# TEXTO EXTRAÍDO:
------------------------------------------------------------------------
Os valores lançados no documento revelam ainda discrepâncias em relação aos preços praticados em licitações públicas. É o caso da seringa descartável 10ml, que custou R$ 3,20 ao plano de saúde do Correios. Licitações realizadas pelo portal Compras.net mostram que o preço varia entre 12 centavos e 50 centavos, dependendo da quantidade negociada. O medicamento Profenid custou aos cofres públicos R$ 13,86. No Compras.net, o valor de mercado varia entre 95 centavos e R$ 10,37, mais uma vez, dependendo do volume comprado. Quanto à prótese peniana semi-rígida maleável, o valor cobrado de R$ 47,50 está longe do preço praticado nas licitações: entre R$ 1.269 e R$ 3.500.
— Esse documento mostra o descontrole e as falhas nos processos de auditoria. Passa qualquer coisa — afirma uma fonte que teve acesso ao inquérito policial.
Fazia parte do Conselho Deliberativo do Postal Saúde o ex-diretor regional do Correios no Rio Omar de Assis Moreira. O executivo foi denunciado pelo Ministério Público por envolvimento em fraudes no plano de saúde e foi demitido do serviço público.
Novo gerenciamento
A empresa paulista Benner foi contratada, no início de 2014, pelo Postal Saúde para gerenciar o plano de saúde dos funcionários do Correios em todo país. A administração central da caixa de assistência que passou a gerir o orçamento do seguro de saúde da estatal fica em Brasília.
------------------------------------------------------------------------
(Registros de dados armazenados)
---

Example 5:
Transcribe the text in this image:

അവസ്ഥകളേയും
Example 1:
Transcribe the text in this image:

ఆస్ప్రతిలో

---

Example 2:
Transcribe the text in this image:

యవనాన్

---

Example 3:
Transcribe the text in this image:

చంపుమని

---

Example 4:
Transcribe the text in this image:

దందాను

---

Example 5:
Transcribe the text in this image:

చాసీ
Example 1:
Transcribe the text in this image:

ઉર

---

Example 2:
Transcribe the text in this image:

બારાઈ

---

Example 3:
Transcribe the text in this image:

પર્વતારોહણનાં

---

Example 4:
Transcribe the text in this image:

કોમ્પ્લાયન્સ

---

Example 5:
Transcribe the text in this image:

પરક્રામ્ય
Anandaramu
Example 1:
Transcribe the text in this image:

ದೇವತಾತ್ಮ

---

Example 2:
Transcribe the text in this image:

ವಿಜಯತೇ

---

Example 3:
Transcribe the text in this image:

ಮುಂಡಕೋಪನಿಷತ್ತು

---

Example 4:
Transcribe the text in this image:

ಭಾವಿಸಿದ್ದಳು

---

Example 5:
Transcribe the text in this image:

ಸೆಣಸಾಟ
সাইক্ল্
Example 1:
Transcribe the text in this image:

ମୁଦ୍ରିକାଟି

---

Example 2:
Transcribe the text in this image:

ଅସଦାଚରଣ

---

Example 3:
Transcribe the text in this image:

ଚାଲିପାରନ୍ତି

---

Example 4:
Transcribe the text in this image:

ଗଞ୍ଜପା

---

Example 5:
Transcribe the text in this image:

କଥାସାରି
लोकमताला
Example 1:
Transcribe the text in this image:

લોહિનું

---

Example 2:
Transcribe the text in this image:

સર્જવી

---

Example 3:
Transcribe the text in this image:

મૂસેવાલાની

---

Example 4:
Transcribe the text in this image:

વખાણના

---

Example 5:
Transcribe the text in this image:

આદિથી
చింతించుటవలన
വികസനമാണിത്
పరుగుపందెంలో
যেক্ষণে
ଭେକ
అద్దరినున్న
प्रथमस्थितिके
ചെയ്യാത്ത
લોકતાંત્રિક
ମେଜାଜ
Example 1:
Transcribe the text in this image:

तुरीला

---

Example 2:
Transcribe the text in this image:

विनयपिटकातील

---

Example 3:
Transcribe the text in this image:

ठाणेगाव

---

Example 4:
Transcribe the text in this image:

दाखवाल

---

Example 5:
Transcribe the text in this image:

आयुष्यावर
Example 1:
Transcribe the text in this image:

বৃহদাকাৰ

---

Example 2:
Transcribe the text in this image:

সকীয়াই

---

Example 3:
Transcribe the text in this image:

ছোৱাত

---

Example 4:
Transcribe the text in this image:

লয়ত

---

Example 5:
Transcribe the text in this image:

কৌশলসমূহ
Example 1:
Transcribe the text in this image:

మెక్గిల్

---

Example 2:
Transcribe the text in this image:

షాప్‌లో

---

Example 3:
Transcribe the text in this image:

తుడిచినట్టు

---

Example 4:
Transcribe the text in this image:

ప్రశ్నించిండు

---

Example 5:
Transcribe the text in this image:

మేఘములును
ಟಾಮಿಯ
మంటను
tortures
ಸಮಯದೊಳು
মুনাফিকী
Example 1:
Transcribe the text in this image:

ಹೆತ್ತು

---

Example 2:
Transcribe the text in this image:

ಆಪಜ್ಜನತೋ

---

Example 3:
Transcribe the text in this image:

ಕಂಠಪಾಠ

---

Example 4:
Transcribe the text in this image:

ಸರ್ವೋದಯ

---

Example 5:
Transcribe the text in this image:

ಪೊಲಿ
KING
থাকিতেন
------------------------------------------------------------------------
# TAREFAS A REALIZAR:
a - Segundo o texto extraído, por que o preço da seringa descartável 10ml nas licitações do portal Compras.net varia entre 12 e 50 centavos? Responda em uma a três frases.
b - Responda, com base no texto extraído:
(i) Qual empresa foi contratada pelo Postal Saúde no início de 2014 para gerenciar o plano de saúde?
(ii) Em que cidade fica a administração central da caixa de assistência?
(iii) Quanto o medicamento Profenid custou aos cofres públicos?
c - Liste todos os produtos cujos valores o texto extraído compara com os preços praticados em licitações públicas.
Os itens constituem material à parte, distinto do texto extraído.

# GABARITO:
a - O preço da seringa descartável 10ml nas licitações do portal Compras.net varia conforme a quantidade negociada.

b -
(i) A empresa paulista Benner.
(ii) Em Brasília.
(iii) R$ 13,86.

c -
- Seringa descartável 10ml
- Medicamento Profenid
- Prótese peniana semi-rígida maleável